If I purposely focus my character on non-combat abilities (in order to match their concept), that's going to make a character that's effective in the kind of games I play, but not for those who play a more combat-focused game.

I feel like even if you accept this, there's still sometimes hostility against optimizing within a certain domain.

For example, say I'm making a magus. I could choose to use Dervish Dance and Magical Lineage on shocking grasp, or I could take, say, Power Attack on a Str-focused build along with Armor Expert. Maybe my image in the first place is of a heavily (well, moderately) armored gish who can cast spells and use brute force at the same time.

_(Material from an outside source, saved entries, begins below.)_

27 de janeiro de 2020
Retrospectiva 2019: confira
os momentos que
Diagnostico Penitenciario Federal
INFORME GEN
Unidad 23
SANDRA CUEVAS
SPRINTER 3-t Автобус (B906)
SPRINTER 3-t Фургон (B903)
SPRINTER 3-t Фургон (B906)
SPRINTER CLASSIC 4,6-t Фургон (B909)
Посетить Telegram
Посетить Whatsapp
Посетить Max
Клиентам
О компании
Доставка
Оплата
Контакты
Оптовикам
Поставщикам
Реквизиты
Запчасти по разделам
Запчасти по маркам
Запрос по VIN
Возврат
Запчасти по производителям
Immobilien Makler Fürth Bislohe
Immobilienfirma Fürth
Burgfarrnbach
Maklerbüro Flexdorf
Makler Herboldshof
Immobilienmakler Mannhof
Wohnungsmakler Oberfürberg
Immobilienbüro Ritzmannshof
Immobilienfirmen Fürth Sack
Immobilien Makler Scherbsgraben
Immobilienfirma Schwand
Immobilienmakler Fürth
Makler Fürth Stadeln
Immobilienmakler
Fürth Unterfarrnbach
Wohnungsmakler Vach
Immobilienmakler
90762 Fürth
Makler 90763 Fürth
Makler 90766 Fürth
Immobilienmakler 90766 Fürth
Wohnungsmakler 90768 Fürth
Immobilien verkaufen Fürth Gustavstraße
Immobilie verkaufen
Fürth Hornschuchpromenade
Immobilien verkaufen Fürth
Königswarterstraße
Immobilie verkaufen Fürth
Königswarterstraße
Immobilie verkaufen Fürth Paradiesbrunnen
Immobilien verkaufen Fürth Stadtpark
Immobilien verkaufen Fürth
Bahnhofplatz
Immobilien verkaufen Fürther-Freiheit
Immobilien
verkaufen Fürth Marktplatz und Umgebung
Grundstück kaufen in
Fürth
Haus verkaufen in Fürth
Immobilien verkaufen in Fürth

The high Dex Dervish Dance build is inappropriate (I want to use a longsword anyway, not a scimitar). Noncombat stats are roughly comparable between the two, so we're just looking at combat.
Here, it seems like I'm losing out. Str magus has less Dex, so less AC and Ref. Power Attack doesn't give the same kind of returns to a magus compared to, say, fighter, considering the lower BAB. The magus gets their damage a different way (damaging touch spells). I can do the Magical Lineage trick with my second trait and the meta feat, but that's really pigeonholing my attack routine.

I honestly would rather be able to just say "I want to make a Str magus" and feel like I was as effective as the Dex magus, instead of possibly being more or less effective. It's not like I particularly like having to comb through all the options while focusing on which is "better."
I know that a good group and a sensible GM can make most concepts and executions work by smoothing things over and adjusting encounters, but I wish I could more confidently make a character in isolation and know that it was both sufficiently good at its job without overshadowing other characters. The easiest way to do this is just assume a relatively high level of optimization and build to that. If anything, building optimized characters is a matter of being polite. I can always wind them back a few notches if its clear they're inappropriate for the group, but it's difficult to rebuild an unoptimized character to fit in a high powered group.


To be perfectly frank, it seems like characters of the same level should be about equal in power. Calling a character "weak" or "unoptimized" only makes sense in comparison to other characters of their level, and it feels like the game has fundamentally failed if characters of the same level have wildly different levels of power (assuming you're still making a good faith effort to build an effective character, ie not taking metamagic feats if you don't cast spells).
I mean, if you want to have a story about a character slightly out of their depth, sure go ahead, but do that by playing, say, a level 7 character in a party that's otherwise level 10.


Would also love a copy of the rules, whenever it's convenient.